- Opening Delimiter -

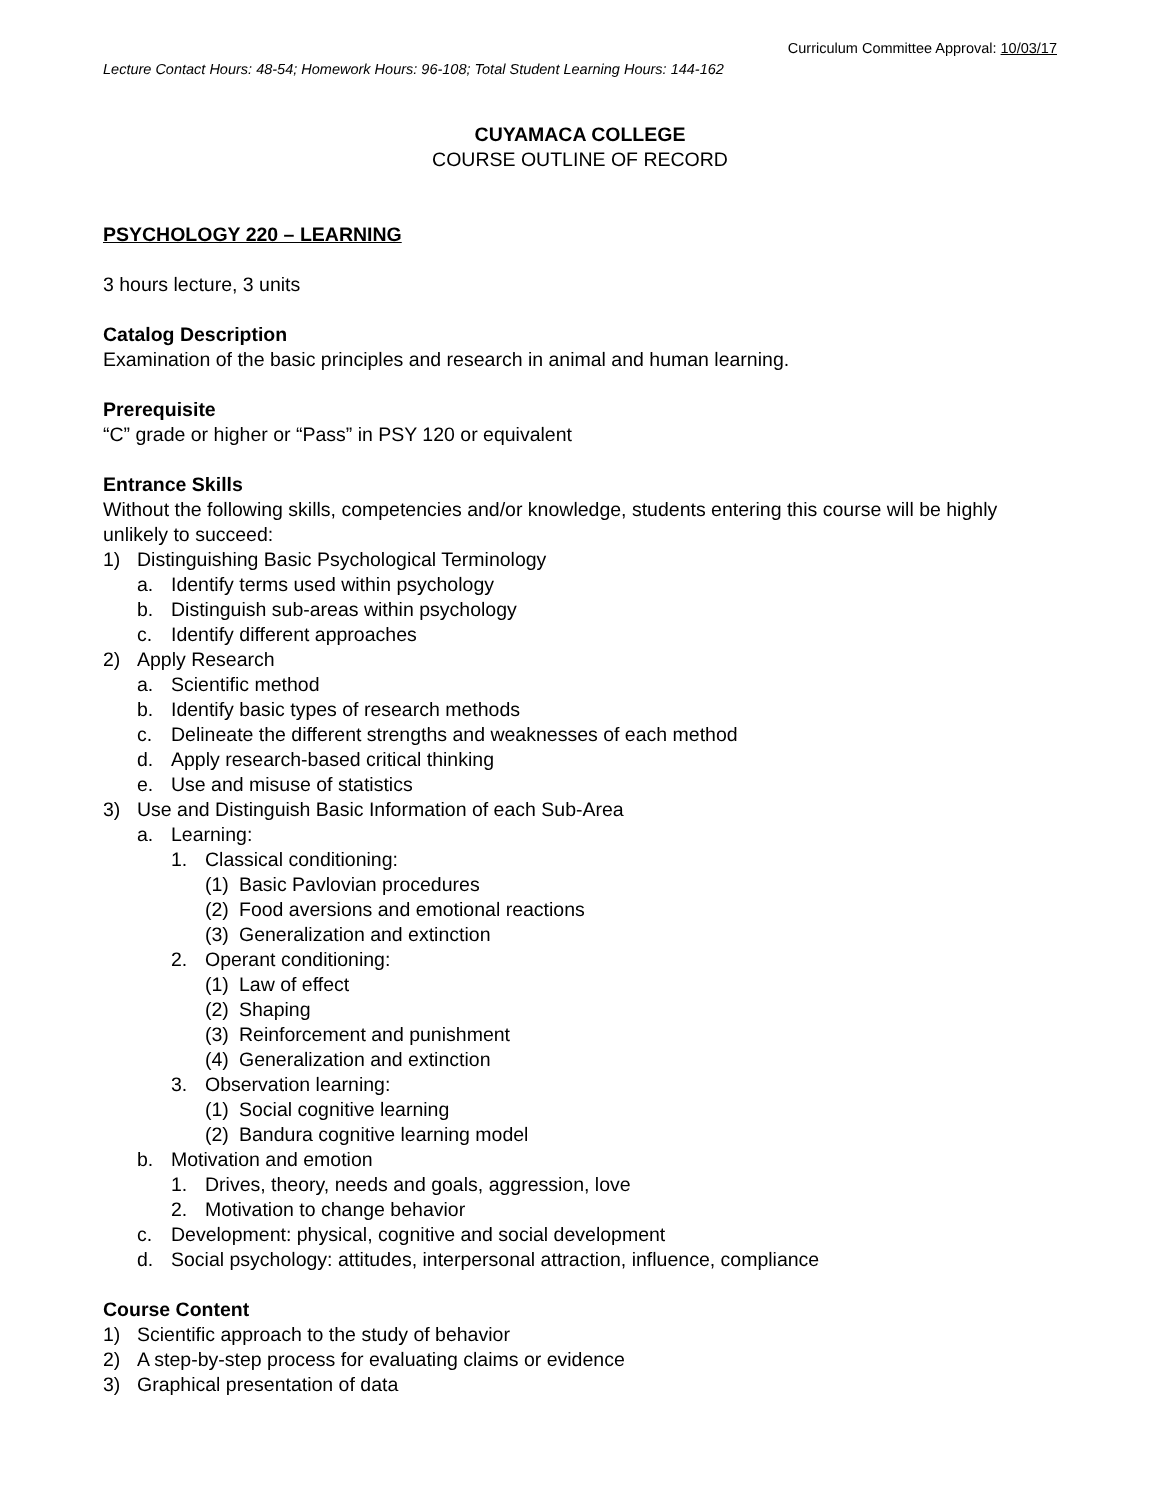Curriculum Committee Approval: 10/03/17
Lecture Contact Hours: 48-54; Homework Hours: 96-108; Total Student Learning Hours: 144-162
CUYAMACA COLLEGE
COURSE OUTLINE OF RECORD
PSYCHOLOGY 220 – LEARNING
3 hours lecture, 3 units
Catalog Description
Examination of the basic principles and research in animal and human learning.
Prerequisite
“C” grade or higher or “Pass” in PSY 120 or equivalent
Entrance Skills
Without the following skills, competencies and/or knowledge, students entering this course will be highly unlikely to succeed:
1) Distinguishing Basic Psychological Terminology
a. Identify terms used within psychology
b. Distinguish sub-areas within psychology
c. Identify different approaches
2) Apply Research
a. Scientific method
b. Identify basic types of research methods
c. Delineate the different strengths and weaknesses of each method
d. Apply research-based critical thinking
e. Use and misuse of statistics
3) Use and Distinguish Basic Information of each Sub-Area
a. Learning:
1. Classical conditioning:
(1) Basic Pavlovian procedures
(2) Food aversions and emotional reactions
(3) Generalization and extinction
2. Operant conditioning:
(1) Law of effect
(2) Shaping
(3) Reinforcement and punishment
(4) Generalization and extinction
3. Observation learning:
(1) Social cognitive learning
(2) Bandura cognitive learning model
b. Motivation and emotion
1. Drives, theory, needs and goals, aggression, love
2. Motivation to change behavior
c. Development: physical, cognitive and social development
d. Social psychology: attitudes, interpersonal attraction, influence, compliance
Course Content
1) Scientific approach to the study of behavior
2) A step-by-step process for evaluating claims or evidence
3) Graphical presentation of data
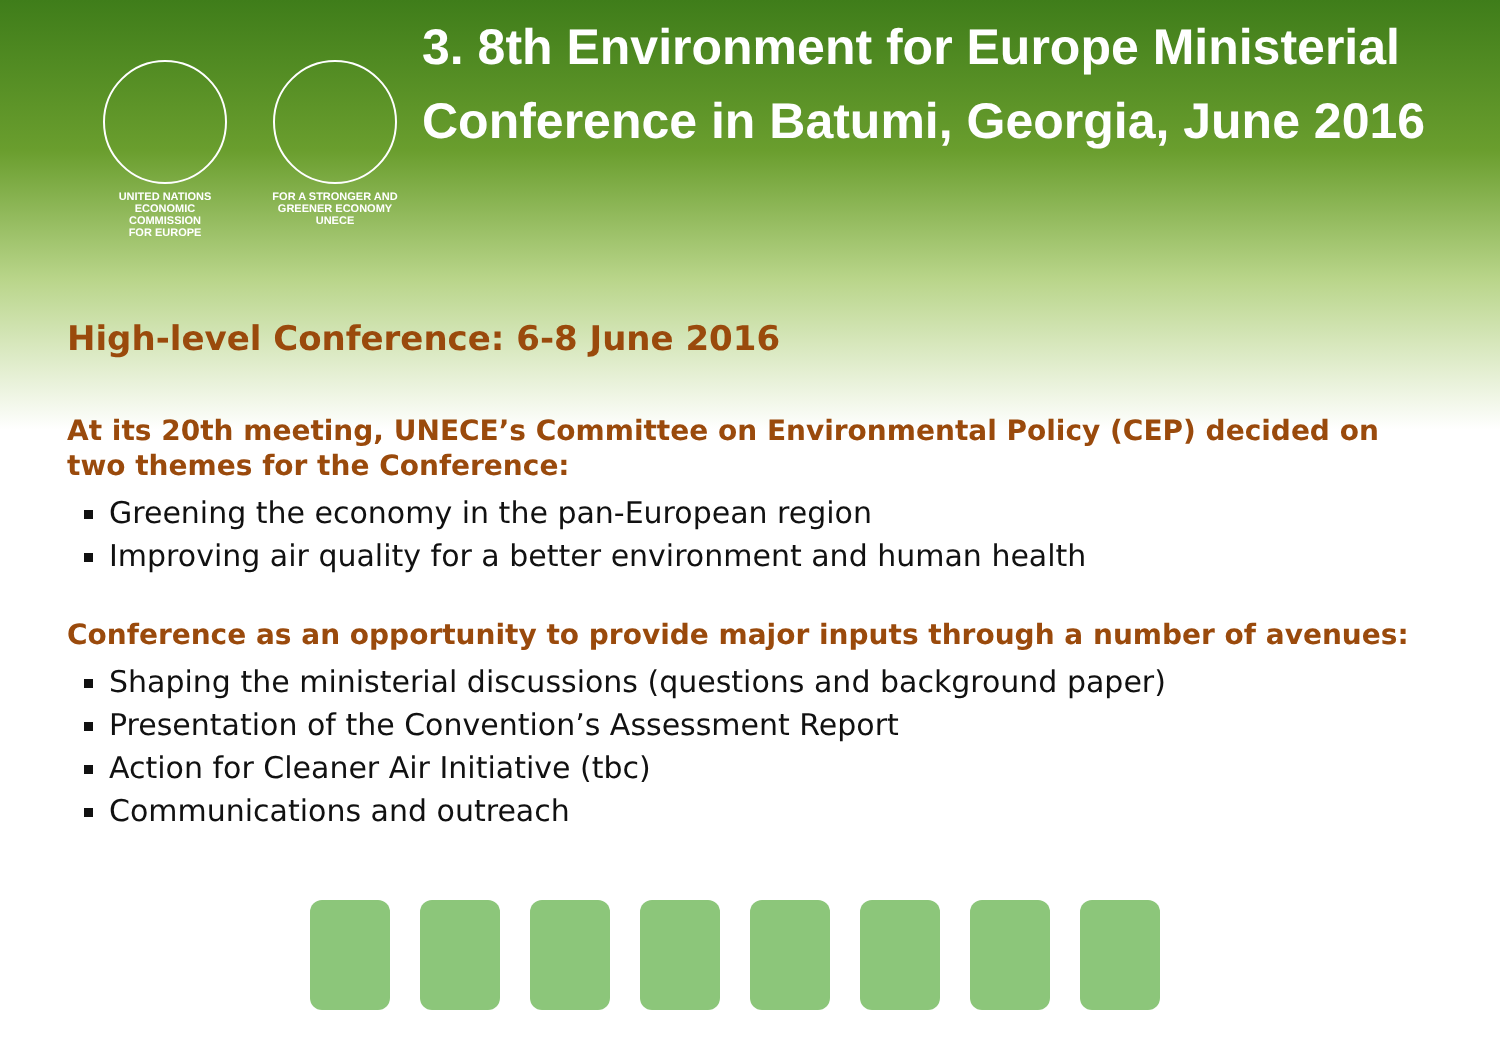UNITED NATIONS
ECONOMIC COMMISSION
FOR EUROPE
FOR A STRONGER AND GREENER ECONOMY UNECE
3. 8th Environment for Europe Ministerial Conference in Batumi, Georgia, June 2016
High-level Conference: 6-8 June 2016
At its 20th meeting, UNECE’s Committee on Environmental Policy (CEP) decided on two themes for the Conference:
Greening the economy in the pan-European region
Improving air quality for a better environment and human health
Conference as an opportunity to provide major inputs through a number of avenues:
Shaping the ministerial discussions (questions and background paper)
Presentation of the Convention’s Assessment Report
Action for Cleaner Air Initiative (tbc)
Communications and outreach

- Closing Delimiter -

--- What the exercise asks ---
This task calls for each line of the material that contains "extinction".

--- Exercise response ---
(3) Generalization and extinction
(4) Generalization and extinction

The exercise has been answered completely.